Look through the material below and show every line with the word "ciągu".

▶ _INFORMATION SUPPLIED_
☆ ☆ ☆ ☆ ☆

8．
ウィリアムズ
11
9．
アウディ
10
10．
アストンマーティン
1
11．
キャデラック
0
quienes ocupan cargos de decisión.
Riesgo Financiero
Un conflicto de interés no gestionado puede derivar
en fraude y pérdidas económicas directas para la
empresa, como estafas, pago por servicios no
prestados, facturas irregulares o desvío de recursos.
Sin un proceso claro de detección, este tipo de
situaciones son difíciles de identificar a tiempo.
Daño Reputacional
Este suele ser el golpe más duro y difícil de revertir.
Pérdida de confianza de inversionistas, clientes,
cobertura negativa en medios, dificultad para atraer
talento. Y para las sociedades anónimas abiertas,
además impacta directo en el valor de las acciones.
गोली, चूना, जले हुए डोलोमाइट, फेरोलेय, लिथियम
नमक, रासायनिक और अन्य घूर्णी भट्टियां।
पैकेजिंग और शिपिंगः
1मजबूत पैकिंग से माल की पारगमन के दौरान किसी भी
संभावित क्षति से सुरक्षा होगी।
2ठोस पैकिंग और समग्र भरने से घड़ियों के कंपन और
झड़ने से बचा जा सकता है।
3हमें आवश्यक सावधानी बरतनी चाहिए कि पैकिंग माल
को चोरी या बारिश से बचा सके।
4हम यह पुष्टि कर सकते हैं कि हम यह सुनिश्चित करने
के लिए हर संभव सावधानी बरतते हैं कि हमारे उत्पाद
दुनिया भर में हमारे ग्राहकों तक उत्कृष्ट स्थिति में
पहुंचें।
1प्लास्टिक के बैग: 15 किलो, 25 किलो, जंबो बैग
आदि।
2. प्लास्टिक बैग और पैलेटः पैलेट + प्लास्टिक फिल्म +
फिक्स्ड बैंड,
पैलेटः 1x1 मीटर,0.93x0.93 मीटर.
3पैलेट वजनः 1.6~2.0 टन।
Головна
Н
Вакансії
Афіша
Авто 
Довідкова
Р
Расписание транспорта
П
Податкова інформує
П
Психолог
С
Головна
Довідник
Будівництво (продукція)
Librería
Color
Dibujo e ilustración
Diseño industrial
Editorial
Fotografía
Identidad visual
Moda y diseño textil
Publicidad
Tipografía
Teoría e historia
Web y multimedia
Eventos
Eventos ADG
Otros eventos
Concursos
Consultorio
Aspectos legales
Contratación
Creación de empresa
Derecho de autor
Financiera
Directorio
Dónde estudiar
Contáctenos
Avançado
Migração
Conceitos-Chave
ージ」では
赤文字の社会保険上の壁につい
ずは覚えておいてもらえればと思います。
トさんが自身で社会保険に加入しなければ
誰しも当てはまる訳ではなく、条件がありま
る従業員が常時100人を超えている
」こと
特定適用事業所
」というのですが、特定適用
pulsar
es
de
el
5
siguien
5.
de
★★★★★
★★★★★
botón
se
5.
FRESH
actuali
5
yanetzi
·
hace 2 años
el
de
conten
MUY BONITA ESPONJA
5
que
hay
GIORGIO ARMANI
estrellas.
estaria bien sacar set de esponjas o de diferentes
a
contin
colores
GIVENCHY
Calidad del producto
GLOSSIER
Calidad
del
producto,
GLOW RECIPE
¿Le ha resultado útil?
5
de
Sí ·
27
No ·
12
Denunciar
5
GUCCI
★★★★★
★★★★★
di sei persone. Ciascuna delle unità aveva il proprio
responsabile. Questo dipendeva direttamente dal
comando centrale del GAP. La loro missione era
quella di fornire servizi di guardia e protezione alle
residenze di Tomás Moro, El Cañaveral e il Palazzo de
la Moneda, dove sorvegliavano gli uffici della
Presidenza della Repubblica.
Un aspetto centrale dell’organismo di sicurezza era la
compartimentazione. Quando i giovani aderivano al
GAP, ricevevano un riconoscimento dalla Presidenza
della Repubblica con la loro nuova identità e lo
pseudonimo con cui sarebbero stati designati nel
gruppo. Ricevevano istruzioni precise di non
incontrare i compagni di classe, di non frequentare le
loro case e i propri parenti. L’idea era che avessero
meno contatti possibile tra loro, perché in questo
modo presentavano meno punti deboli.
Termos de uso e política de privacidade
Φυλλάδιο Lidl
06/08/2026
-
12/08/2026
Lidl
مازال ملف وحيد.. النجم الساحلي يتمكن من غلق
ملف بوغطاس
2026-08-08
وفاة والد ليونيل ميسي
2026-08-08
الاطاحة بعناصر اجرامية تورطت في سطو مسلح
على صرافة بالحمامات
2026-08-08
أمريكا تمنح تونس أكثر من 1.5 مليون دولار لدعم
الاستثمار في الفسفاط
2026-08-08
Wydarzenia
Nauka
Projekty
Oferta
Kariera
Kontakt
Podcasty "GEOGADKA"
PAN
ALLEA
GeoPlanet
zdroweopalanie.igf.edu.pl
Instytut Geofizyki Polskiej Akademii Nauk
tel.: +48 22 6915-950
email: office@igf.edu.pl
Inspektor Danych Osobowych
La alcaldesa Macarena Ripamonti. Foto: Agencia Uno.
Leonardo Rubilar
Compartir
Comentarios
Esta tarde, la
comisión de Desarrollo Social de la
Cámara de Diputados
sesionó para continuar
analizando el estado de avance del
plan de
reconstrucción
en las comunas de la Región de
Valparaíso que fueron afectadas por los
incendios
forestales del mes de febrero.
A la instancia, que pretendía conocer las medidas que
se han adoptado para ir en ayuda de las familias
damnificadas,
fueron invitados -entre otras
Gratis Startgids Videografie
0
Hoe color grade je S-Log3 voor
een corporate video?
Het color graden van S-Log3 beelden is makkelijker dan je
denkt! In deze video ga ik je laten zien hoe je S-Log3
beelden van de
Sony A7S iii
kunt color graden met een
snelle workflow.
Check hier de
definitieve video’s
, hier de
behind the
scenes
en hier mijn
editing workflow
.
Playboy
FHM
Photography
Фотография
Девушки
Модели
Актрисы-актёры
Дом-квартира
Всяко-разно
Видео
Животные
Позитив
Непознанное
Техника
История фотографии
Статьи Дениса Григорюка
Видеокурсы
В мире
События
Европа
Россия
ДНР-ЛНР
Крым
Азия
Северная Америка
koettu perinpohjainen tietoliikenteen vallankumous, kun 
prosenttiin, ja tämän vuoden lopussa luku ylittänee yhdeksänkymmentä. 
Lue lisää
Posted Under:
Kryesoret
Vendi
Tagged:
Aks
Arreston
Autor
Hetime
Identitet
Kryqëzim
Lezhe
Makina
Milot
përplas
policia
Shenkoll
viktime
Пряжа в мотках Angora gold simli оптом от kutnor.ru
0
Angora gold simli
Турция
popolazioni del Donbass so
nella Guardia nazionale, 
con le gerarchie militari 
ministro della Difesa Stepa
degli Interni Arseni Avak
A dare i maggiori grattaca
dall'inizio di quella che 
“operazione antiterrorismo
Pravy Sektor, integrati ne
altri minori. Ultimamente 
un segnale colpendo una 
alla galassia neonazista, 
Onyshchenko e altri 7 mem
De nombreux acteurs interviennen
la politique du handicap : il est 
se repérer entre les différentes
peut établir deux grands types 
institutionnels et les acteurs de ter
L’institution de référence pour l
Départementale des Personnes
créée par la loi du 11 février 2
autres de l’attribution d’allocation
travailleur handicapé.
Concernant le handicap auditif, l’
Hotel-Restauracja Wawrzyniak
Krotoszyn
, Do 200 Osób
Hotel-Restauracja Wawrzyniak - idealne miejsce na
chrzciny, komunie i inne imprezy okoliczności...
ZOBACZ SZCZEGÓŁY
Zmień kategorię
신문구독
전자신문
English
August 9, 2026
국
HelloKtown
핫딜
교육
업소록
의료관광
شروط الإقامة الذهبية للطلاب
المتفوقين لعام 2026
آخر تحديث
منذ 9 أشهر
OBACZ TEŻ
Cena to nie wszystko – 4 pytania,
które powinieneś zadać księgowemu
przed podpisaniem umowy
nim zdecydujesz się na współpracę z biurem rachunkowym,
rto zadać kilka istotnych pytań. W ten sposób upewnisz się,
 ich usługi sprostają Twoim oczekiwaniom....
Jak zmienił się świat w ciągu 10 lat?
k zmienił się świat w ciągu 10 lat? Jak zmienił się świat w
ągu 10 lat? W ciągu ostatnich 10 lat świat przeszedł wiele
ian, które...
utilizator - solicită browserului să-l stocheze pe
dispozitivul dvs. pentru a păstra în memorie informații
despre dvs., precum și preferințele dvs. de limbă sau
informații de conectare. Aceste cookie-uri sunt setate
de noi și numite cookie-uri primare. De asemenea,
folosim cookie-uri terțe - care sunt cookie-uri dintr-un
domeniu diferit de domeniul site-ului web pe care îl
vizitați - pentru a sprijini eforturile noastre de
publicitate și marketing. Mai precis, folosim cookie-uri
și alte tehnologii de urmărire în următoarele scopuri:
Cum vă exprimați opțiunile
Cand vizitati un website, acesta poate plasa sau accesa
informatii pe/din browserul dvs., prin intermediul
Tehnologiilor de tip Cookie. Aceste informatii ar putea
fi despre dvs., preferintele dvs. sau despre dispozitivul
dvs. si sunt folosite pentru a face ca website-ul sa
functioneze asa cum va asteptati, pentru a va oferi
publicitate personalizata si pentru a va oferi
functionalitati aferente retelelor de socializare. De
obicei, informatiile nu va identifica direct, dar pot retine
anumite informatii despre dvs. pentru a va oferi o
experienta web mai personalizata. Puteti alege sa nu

☆ ☆ ☆ ☆ ☆

▶ _YOUR SOLUTION_
Jak zmienił się świat w ciągu 10 lat?
k zmienił się świat w ciągu 10 lat? Jak zmienił się świat w
ągu 10 lat? W ciągu ostatnich 10 lat świat przeszedł wiele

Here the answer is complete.